Claude Gauvreau, cet auteur controversé dont les transes onomatopéiques incrustées de lettres signifiantes ont marqué notre patrimoine culturel, était au centre d'une «Soirée à l'asile», présentée mercredi à la Salle Pierre-Mercure. Soirée littéraire, certes, mais surtout sonore, soit l'occasion d'entendre entre autres exécutions une Valse de l'asile ainsi que le troisième mouvement d'une oeuvre captivante, gracieuseté de Walter Boudreau.

Signataire du Refus global, poète automatiste, dramaturge et polémiste, le Québécois Claude Gauvreau «a peu à peu sombré dans un état d'instabilité chronique qui l'a progressivement mené au désespoir et finalement au suicide». Quelques décennies après sa mort tragique (en 1971), la metteure en scène Lorraine Pintal avait approché le directeur artistique de la Société de musique contemporaine du Québec afin qu'il compose une musique devant «accompagner» L'asile de la pureté, une pièce de Gauvreau. Le projet prit naissance en 2003, nous voilà en 2015 avec les fruits d'un arbre qui a vraisemblablement grandi.

Programme succinct, il faut dire - début de Soirée à l'asile! On aura d'abord droit à la diffusion d'extraits théâtralisés de la musique composée par Walter Boudreau pour accompagner L'asile de la pureté, écrite à l'hôpital psychiatrique Louis-Hyppolite Lafontaine (jadis nommé Saint-Jean de Dieu où Gauvreau fut interné au début des années 50. Le comédien François Papineau procède également à la lecture fervente de passages de L'asile de la pureté et de La charge de l'orignal épormyable, lecture ornée de sons émanant d'un instrument inventé. Modernité... d'une autre époque? Poser la question...

Reprenant le titre d'une pièce de Gauvreau écrite en 1956, le troisième mouvement du Concerto de l'asile est arrangé cette fois pour deux pianos. L'univers complexe de Walter Boudreau (un euphémisme) se déploie ici autour d'une valse à partir de laquelle s'élabore une architecture éminemment contemporaine et conçue pour le pianiste virtuose Alain Lefèvre, qui fait équipe avec Matthieu Fortin. Très solide exécution dans le contexte: accords virilement plaqués et trajectoires atonales pour quatre mains magnifient une oeuvre ambitieuse, dont la valse demeure la balise mélodique.
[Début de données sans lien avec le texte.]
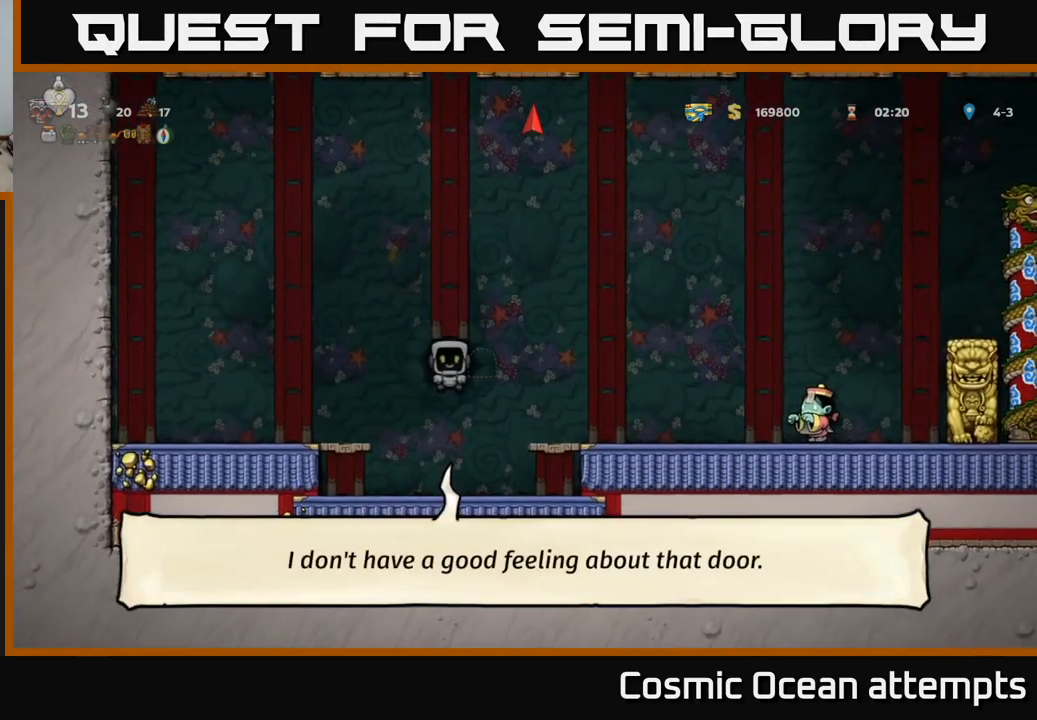
{"buttons": [], "left_stick": "center", "right_stick": "center", "events": [[200, "DPAD_RIGHT", "down"], [500, "DPAD_RIGHT", "up"]]}
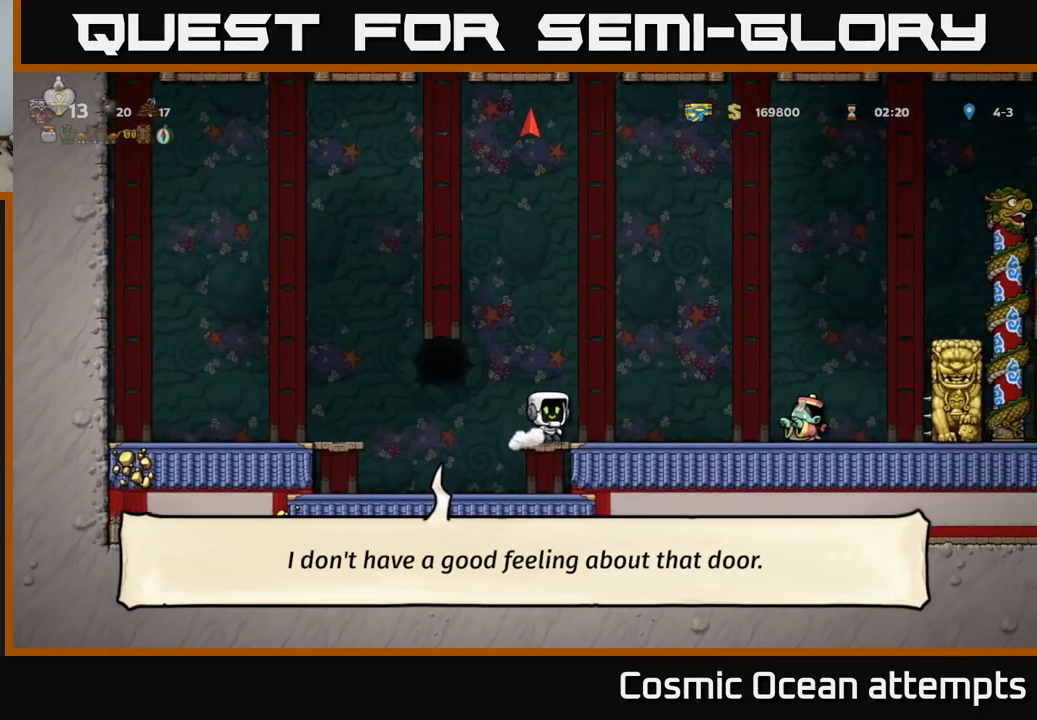
{"buttons": ["X", "DPAD_RIGHT"], "left_stick": "center", "right_stick": "center", "events": [[350, "X", "down"], [367, "DPAD_RIGHT", "down"]]}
Sous la direction de Walter Boudreau (visiblement, il ne voulait rien manquer!) les interprètes nous font franchir un pont qui relie musique romantique et musique contemporaine. Au cours de traversée, nous en saisissons davantage la progression historique, ce qui rend l'oeuvre du compositeur plus conviviale et d'autant plus appréciable pour un public débordant le cadre des initiés.